Thanks to advances in technology, we might soon be able to use sensitive data for machine learning without customers having to reveal their confidential information.
Machine learning systems need access to huge volumes of data in order to learn thoroughly. But how secure is the data used to train the machine, especially if it’s confidential information? Can it be traced or even hacked? Should we even use sensitive data for machine learning at all?
SAP reported on the launch of SAP’s guiding principles on artificial intelligence (AI) in 2018. One example of how SAP lives by these principles itself is homomorphic encryption.
Unlike other techniques, homomorphic encryption allows encrypted data that customers send to the cloud to be analyzed without having to decrypt it first. The results returned are also encrypted. That way only the customer—and not even the cloud provider—knows what information is contained in the data and the results of the analysis. The data remains the property of the customer. This approach complies with SAP’s principle of placing data protection and privacy at its core.
Homomorphic encryption offers customers guaranteed data privacy and data protection when querying databases and performing analytics. Furthermore, it could allow to refine AI capabilities and open up even more opportunities using secure customer data.
Homomorphic encryption will be a technology under the hood and not an actual product on SAP’s price list. Still, it pays into the success of SAP’s cloud offerings enhancing the security and privacy of customers’ data.
Homomorphic encryption enables programmers to use original data without the “noise” caused by traditional anonymization methods. “It doesn’t get more precise than that,” says Axel Schroepfer, lead for Security and Privacy in the SAP Innovation Center Dresden and one of the main protagonists in this field. As a result, organizations can analyze a shared pool of encrypted data without having to disclose information to each other.
This way of pooling data allows Schroepfer and his team to pilot a secure benchmarking solution for customers. A cryptographic protocol enables enterprises to compare key performance indicators (KPIs) with competitors without the need to involve a third-party or running the risk to disclose sensitive data.
The technology could allow the use of protected data to train machine learning models. Ideally, this will make more companies willing to share their data, because they can do so without worrying about breaching the General Data Protection Regulation (GDPR) and other data privacy rules.
Homomorphic encryption could thereby contribute to preventing AI systems from making biased decisions based on data that is not representative, or that is otherwise imperfect. In simple words: The more reliable input data you have, the better a system learns.
“Only if the quality of the data for the model is good you can assume that it will make good decisions in the long run,” says Schroepfer. So eventually, the work on homomorphic encryption can also support another AI guiding principle to enable business beyond bias.

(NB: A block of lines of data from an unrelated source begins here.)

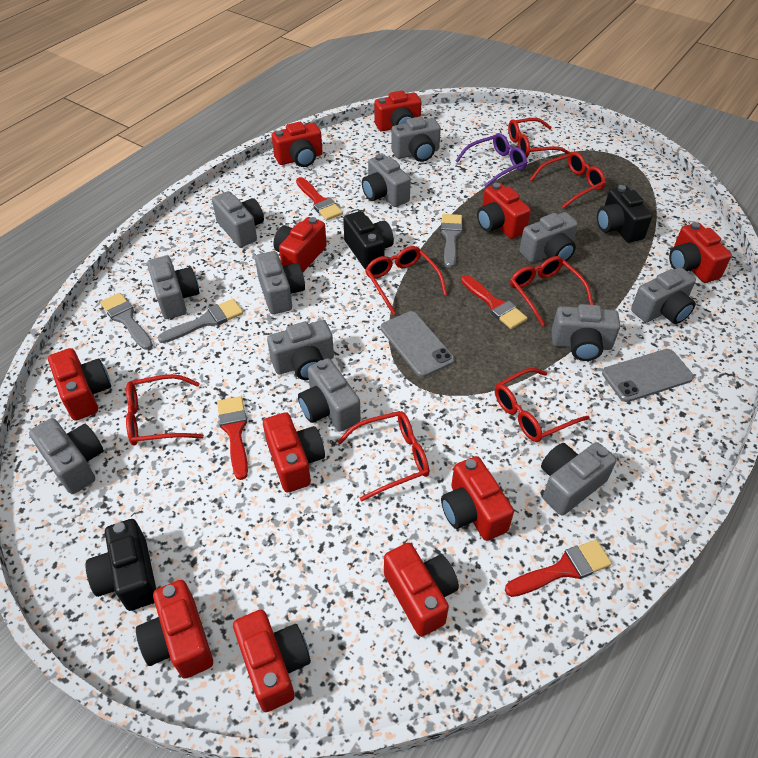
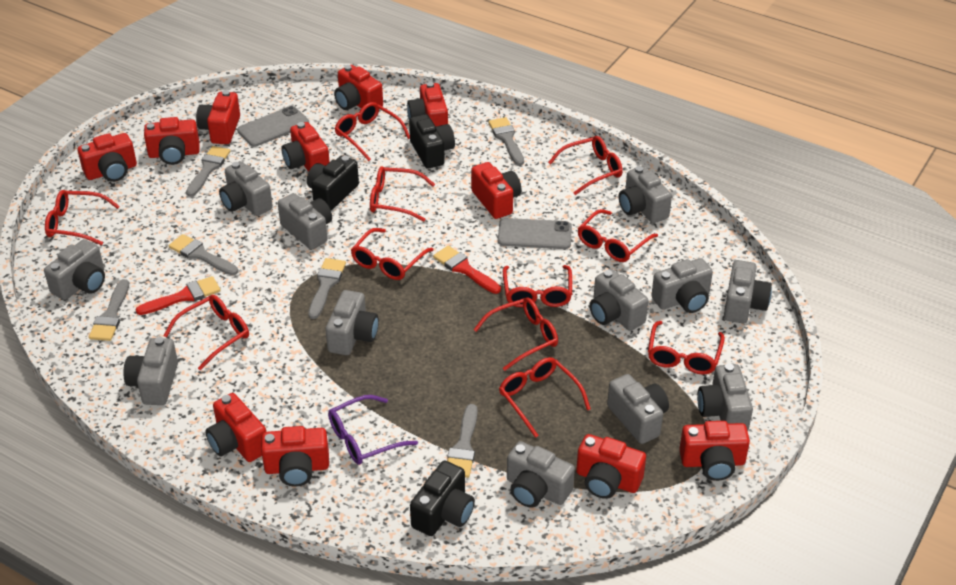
grey brush: 3 -> 6
red brush: 4 -> 2
red glasses: 7 -> 11

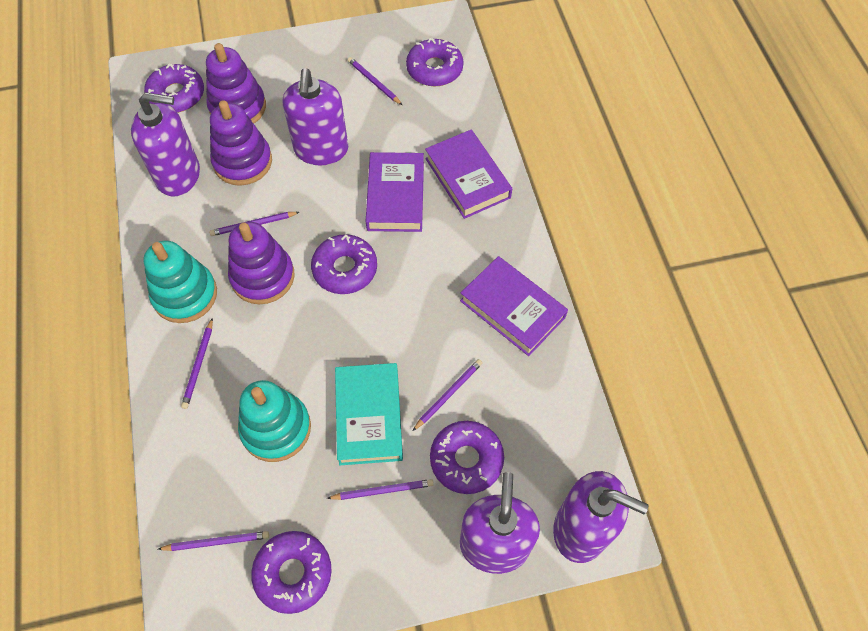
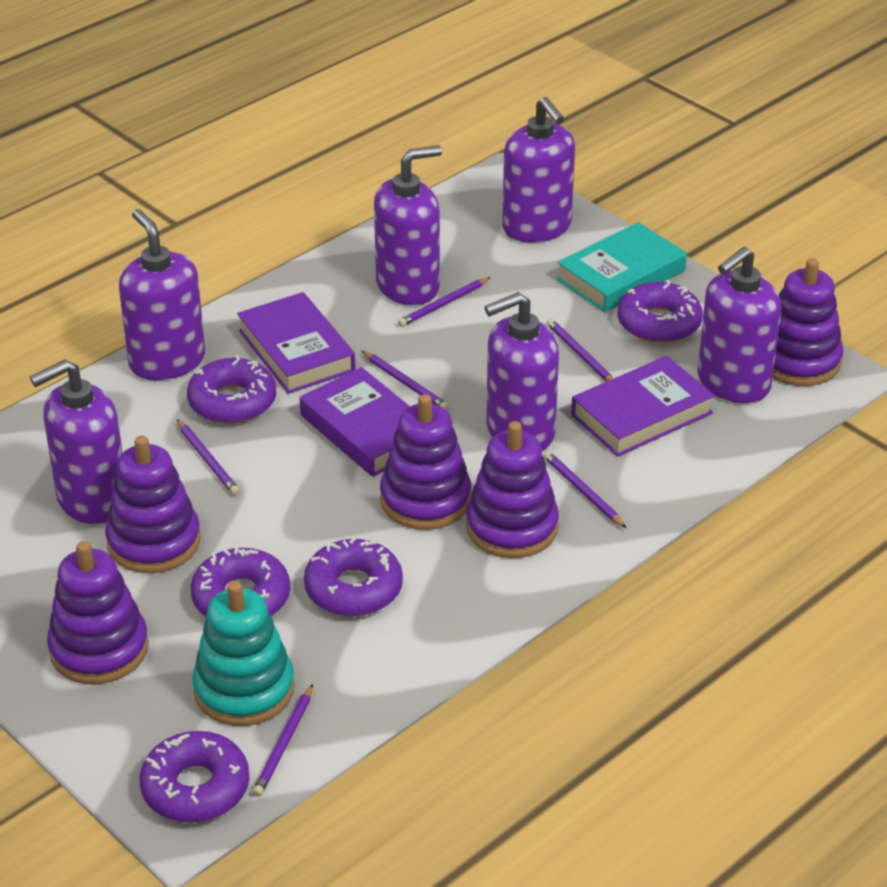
purple soap dispenser: 4 -> 6
purple stacking toy: 3 -> 5
turquoise stacking toy: 2 -> 1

Experts have known for 40 years that it is possible to process data even while it is encrypted. But early efforts were hampered by limited computing power and it wasn’t until 2009 that the technique was sufficiently advanced to produce the first fully homomorphic encryption.
Homomorphic Encryption in a Nutshell
Unlike other techniques, homomorphic encryption allows computation on encrypted data, yielding the same result as if the operations had been performed on the plaintext. The results returned are also encrypted. From just two operations, addition and multiplication, any arbitrary function can be constructed. Modern encryption schemes supporting both operations in unlimited number are therefore called fully homomorphic encryption schemes.
On the downside, processing power and memory are still significant technical hurdles, since processing encrypted data requires vastly more resources—in fact, 1 million times more than what is required for processing non-encrypted data or plaintext. Thanks to advances in technology over the past 10 years, homomorphic encryption is now not only feasible, there are more and more use cases in which it is a real help.
Powerful and flexible hardware solutions as well as innovative computing machines are important prerequisites to keeping up with the latest developments in the field. SAP is therefore teaming up with major companies, universities and startups in regular workshops to standardize homomorphic encryption.
Beyond these technical preconditions, the exchange with other experts is a key to success. SAP Security Research and the SAP Leonardo Machine Learning Research team, for example, are working on similar topics and looking into other privacy-preserving machine learning trends.
The team at the SAP Innovation Center Network is in conversations with these units to gather input and feedback. As Schroepfer points out: “We want to build on the strengths of SAP. It’s therefore crucial to collaborate right from the start and tap into the specific expertise inside the company and drive the topic forward in a meaningful way.”
The mission of the SAP Innovation Center Network is to solve emerging business challenges by pioneering new technologies and creating transformative innovation at SAP. The unit focuses on areas that complement the unique strengths of SAP and collaborates closely with the company’s industries and lines of business. With 180 employees at eight locations worldwide, the SAP Innovation Center Network has been spearheading the company’s efforts around machine learning and blockchain. Since January 2019, the SAP Innovation Center Network is headed by Torsten Zube.